[Saved entries]:
"""
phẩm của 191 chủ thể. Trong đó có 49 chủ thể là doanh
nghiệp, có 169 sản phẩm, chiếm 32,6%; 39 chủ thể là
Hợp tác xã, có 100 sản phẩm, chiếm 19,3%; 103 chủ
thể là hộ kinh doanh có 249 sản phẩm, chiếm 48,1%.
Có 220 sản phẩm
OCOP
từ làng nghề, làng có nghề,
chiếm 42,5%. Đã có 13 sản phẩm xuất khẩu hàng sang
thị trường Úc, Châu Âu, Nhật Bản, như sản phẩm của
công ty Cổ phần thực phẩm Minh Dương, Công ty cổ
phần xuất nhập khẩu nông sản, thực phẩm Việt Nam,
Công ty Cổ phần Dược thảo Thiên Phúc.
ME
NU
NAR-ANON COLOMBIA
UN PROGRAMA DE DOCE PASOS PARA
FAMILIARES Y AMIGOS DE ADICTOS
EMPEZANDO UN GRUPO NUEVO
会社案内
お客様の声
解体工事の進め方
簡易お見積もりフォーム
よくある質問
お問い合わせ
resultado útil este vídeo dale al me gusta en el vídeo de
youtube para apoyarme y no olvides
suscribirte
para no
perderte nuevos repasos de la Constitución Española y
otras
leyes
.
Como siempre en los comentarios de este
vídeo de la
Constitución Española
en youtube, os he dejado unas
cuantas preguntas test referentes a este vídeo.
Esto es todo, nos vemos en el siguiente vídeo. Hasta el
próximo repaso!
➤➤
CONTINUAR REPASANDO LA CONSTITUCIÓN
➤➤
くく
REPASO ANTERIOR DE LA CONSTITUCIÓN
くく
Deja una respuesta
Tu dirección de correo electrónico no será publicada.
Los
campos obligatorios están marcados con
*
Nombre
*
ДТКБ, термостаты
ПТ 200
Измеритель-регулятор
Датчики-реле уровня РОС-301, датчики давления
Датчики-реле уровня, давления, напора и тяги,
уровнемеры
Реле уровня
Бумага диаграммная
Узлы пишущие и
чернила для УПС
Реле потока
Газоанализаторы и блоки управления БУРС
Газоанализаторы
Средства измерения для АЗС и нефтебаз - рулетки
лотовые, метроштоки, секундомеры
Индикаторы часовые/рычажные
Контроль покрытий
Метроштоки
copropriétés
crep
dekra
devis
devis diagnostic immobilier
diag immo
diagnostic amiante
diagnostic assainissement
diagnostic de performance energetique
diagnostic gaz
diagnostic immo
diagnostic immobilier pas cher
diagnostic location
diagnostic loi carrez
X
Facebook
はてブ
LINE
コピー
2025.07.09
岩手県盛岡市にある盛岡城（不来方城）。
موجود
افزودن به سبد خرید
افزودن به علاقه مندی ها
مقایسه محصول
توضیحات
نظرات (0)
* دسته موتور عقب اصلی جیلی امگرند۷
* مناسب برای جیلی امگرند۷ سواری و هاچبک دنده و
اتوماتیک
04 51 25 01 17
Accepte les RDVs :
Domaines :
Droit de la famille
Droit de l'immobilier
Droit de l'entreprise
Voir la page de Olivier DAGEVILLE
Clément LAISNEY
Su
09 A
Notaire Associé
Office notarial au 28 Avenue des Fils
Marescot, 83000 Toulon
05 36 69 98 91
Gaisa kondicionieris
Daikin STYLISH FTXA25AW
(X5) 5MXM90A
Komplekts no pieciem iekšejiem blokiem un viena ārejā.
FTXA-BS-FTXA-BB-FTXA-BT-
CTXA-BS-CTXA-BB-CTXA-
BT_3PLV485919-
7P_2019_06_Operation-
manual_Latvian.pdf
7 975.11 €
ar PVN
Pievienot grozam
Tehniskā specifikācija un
"""
[Aim of the task]: When a line among the entries above contains "phần", copy it.

[Task result]:
công ty Cổ phần thực phẩm Minh Dương, Công ty cổ
phần xuất nhập khẩu nông sản, thực phẩm Việt Nam,
Công ty Cổ phần Dược thảo Thiên Phúc.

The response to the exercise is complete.